To nie świat jest nieznośny tylko twoje myśli o nim, które są strasznie krytyczne, chociaż i poniekąd prawdziwe.

Użytkownik Ladd edytował ten post 10.04.2011 - 20:03

  • 1

#77

LacrimasProfundere.
  • Postów: 32
  • Tematów: 1
  • Płeć:Mężczyzna
Reputacja neutralna
Reputacja

Napisano

Wiki:
"W życiu człowieka egocentryzm jest naturalną postawą rozwojową, zarówno umysłową jak i moralną, na określonym etapie rozwoju dziecka (okres przedszkolny). Później, a szczególnie w życiu dorosłym, jest objawem niedojrzałości, a co za tym idzie niedostosowania do życia w społeczeństwie. Występuje również w niektórych stanach psychotycznych."


Niemalże uwielbiam ludzi, którzy ślepo zapatrują się w takie puste i nic nie znaczące definicje... Pomijając, że od razu klasyfikuje takiego interlokutora, jako miernego adwersarza, to jeszcze uniemożliwiona zostaje rzeczowa wymiana zdań. Nie zmienia to jednak faktu, że jeśli kończą się argumenty lub samodzielne myślenie, to najlepiej wkleić durną regułkę nijak mającą się do meritum rozmowy. Nie wiem czy czytanie ze zrozumieniem sprawia Ci jakąś trudność, ale kulturalnie powtórzę, dużymi literami, abyś mogła to jeszcze raz dostrzec : PISAŁEM O EGOCENTRYZMIE, W KTÓRY NIEJAKO OPIEWAJĄ NASZE NAWET NAJBARDZIEJ DOBRODUSZNE I ALTRUISTYCZNE MYŚLI/MARZENIA. I bez względu na to, o czym bym marzył, tudzież czego bym pragnął będzie to MOJE (prywatne, osobiste) odczucie, iż właśnie tak będzie lepiej.
Zatem i wówczas traktuje własne JA, jako centrum konkretnej idei lub myśli. A to jest poniekąd egocentryzm, bo przypomnę, iż z łac. ego - ja + centrum - środek. Więc jeśli pragniesz kontynuować ten wątek, to wysil się proszę na własny komentarz, a zaniechaj natomiast wklejania bezsensownych definicji nie wnoszących absolutnie nic do tematu ; )


Mowilam o ciszy, a nie o wizji, ale...
Skoro juz mowa o wizji, to zdaje sie, ze na przestrzeni wiekow, wizja ziemi obiecanej, lub zlotego miasta pojawiala sie dosc czesto...
Moze wlasnie warunki dopiero teraz sa odpowiednie i Nas odpowiednia ilosc do realizacji tego marzenia. Bo cos mi sie zdaje ze to zaczyna juz byc jak wolanie o pomoc.

Zbiór danych:
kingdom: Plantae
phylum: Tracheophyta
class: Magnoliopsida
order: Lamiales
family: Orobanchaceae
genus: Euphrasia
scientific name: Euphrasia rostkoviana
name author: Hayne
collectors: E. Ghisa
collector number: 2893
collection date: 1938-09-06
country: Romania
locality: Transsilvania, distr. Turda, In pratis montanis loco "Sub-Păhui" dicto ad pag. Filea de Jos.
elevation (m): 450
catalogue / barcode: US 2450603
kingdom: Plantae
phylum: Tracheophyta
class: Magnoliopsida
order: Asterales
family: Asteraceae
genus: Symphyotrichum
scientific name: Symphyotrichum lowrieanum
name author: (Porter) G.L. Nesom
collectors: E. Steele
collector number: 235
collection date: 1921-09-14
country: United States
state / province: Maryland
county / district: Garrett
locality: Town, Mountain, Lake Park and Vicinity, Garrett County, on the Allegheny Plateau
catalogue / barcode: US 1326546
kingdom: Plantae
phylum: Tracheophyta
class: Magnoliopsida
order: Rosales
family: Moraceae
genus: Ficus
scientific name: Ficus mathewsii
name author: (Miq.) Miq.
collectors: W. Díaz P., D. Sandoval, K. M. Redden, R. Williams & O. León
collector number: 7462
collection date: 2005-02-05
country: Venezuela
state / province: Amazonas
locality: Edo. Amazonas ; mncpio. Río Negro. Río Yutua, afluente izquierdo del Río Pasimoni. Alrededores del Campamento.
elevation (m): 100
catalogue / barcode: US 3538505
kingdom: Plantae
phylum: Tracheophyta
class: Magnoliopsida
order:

Zadanie 1:
Przytocz dosłownie odcinek fragmentu o egocentryzmie od słów „Zatem i wówczas” aż do słów „o wizji, ale...”.
Zadanie 2:
Od jakich łacińskich słów pochodzi wyraz „egocentryzm” według fragmentu o egocentryzmie?

Pełna odpowiedź 1:
Zatem i wówczas traktuje własne JA, jako centrum konkretnej idei lub myśli. A to jest poniekąd egocentryzm, bo przypomnę, iż z łac. ego - ja + centrum - środek. Więc jeśli pragniesz kontynuować ten wątek, to wysil się proszę na własny komentarz, a zaniechaj natomiast wklejania bezsensownych definicji nie wnoszących absolutnie nic do tematu ; )


Mowilam o ciszy, a nie o wizji, ale...

Pełna odpowiedź 2:
Od łacińskich słów ego („ja”) i centrum („środek”).